[Saved entries]
+++++
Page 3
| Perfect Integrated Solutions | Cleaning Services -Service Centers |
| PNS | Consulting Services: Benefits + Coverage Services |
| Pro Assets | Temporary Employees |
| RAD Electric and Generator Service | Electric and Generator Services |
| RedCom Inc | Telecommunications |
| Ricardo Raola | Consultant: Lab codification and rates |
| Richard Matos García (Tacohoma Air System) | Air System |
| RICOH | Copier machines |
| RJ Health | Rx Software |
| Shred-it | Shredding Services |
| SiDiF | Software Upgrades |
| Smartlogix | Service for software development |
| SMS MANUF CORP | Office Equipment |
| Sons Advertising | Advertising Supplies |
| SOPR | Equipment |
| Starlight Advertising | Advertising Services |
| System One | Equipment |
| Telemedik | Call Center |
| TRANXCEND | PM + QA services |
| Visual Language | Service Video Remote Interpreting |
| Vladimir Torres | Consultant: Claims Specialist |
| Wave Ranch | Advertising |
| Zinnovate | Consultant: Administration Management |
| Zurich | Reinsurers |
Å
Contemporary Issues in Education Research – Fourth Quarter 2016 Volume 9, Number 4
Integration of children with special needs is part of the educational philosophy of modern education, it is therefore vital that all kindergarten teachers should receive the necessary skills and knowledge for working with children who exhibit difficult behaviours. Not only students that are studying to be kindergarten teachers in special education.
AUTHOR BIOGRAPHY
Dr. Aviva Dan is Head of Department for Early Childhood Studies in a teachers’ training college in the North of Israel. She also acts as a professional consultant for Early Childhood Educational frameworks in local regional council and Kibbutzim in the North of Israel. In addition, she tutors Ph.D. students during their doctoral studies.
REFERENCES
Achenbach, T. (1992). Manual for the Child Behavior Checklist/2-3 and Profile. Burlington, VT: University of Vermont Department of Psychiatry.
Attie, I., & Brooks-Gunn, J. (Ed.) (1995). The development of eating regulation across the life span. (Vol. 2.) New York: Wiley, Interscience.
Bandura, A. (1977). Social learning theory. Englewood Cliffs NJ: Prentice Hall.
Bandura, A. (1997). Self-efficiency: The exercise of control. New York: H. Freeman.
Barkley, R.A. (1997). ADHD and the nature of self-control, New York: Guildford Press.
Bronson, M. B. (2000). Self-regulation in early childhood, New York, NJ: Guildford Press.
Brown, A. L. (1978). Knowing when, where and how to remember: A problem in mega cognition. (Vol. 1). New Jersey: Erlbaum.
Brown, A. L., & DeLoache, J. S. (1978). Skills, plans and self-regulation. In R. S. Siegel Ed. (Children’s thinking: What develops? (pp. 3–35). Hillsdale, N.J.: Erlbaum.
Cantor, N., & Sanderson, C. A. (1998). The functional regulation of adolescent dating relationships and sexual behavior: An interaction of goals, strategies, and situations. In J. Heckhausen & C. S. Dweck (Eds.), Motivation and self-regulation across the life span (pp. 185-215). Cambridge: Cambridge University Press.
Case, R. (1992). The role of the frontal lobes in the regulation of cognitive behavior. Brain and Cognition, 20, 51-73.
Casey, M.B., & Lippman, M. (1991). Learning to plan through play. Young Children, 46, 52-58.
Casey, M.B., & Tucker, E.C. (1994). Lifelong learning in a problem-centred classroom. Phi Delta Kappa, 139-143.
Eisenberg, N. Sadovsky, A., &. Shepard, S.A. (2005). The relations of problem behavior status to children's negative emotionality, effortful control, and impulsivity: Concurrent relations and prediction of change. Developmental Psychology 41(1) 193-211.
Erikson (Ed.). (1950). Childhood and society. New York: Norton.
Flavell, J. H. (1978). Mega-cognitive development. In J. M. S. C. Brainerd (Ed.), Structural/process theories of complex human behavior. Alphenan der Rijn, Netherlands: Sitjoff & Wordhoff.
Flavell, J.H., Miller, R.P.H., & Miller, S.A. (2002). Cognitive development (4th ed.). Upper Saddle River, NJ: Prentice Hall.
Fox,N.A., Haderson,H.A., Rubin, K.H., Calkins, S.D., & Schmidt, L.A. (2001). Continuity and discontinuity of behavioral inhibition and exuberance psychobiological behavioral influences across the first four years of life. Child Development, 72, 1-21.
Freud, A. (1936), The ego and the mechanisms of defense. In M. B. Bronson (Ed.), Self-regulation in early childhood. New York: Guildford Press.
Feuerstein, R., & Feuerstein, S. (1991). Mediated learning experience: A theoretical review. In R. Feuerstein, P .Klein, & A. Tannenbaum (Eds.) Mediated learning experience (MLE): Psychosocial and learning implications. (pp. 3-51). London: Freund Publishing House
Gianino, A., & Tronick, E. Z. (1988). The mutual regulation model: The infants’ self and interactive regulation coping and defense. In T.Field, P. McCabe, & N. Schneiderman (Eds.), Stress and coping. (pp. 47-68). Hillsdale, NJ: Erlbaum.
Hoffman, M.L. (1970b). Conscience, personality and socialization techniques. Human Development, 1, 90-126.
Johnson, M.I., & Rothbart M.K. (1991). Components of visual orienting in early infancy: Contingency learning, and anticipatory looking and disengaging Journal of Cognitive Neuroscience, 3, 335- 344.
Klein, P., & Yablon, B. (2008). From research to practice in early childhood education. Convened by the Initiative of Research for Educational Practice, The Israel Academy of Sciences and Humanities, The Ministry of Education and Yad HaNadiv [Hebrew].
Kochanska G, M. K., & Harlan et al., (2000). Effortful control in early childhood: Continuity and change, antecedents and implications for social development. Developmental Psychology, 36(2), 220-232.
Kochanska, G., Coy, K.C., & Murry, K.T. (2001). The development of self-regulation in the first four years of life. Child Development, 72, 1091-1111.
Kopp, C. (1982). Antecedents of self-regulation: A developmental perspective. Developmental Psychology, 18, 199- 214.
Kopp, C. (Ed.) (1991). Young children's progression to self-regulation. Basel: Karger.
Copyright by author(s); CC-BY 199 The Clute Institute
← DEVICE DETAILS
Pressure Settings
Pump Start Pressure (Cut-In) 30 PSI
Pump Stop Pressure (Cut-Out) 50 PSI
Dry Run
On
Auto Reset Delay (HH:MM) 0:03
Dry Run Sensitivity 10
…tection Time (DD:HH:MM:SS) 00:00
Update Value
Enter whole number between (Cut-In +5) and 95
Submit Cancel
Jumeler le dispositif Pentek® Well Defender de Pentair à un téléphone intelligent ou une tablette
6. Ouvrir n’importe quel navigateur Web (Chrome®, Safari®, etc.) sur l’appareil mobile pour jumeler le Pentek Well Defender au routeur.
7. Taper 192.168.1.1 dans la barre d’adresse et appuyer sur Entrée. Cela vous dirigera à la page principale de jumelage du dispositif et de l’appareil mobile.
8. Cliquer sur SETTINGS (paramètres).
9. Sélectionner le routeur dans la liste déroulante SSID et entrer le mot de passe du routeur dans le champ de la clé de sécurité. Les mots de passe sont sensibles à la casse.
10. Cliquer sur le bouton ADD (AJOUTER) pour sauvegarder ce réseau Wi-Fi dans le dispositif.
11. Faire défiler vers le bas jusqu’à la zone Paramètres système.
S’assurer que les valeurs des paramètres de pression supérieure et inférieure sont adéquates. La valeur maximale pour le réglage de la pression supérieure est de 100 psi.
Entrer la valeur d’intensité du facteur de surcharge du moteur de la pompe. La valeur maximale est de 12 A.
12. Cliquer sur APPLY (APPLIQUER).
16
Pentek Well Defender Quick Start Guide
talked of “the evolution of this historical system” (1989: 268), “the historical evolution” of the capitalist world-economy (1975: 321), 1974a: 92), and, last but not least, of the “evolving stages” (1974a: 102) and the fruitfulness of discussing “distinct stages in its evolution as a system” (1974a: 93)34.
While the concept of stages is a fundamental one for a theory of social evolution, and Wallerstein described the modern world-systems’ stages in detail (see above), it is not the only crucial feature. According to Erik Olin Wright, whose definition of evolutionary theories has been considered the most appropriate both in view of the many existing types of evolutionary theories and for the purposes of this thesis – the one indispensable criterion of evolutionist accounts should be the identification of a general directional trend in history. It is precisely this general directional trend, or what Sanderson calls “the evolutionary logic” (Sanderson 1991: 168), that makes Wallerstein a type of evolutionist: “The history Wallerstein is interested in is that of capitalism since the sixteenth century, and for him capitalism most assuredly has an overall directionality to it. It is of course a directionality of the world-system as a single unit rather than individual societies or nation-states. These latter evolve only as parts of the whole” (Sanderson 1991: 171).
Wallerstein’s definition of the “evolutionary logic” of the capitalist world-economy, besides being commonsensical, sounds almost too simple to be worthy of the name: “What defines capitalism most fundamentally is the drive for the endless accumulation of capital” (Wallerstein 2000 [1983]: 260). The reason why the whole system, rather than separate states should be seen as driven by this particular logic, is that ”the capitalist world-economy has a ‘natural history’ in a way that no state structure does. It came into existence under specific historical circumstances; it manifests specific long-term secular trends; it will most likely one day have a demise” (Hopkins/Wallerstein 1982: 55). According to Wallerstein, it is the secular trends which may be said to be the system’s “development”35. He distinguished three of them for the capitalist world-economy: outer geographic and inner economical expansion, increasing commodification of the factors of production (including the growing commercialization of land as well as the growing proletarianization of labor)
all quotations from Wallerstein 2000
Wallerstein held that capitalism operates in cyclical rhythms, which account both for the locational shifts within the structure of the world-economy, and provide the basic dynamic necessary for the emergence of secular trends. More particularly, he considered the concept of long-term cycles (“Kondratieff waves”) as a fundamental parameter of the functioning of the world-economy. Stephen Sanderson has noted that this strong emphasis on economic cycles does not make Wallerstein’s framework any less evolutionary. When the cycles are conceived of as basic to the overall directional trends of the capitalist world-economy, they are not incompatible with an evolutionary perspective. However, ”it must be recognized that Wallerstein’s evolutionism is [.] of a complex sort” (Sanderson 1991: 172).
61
+++++
* Problem statement: Read through the entries and copy each line in which "Hall" appears.

* Solution for this task:
Bandura, A. (1977). Social learning theory. Englewood Cliffs NJ: Prentice Hall.
Flavell, J.H., Miller, R.P.H., & Miller, S.A. (2002). Cognitive development (4th ed.). Upper Saddle River, NJ: Prentice Hall.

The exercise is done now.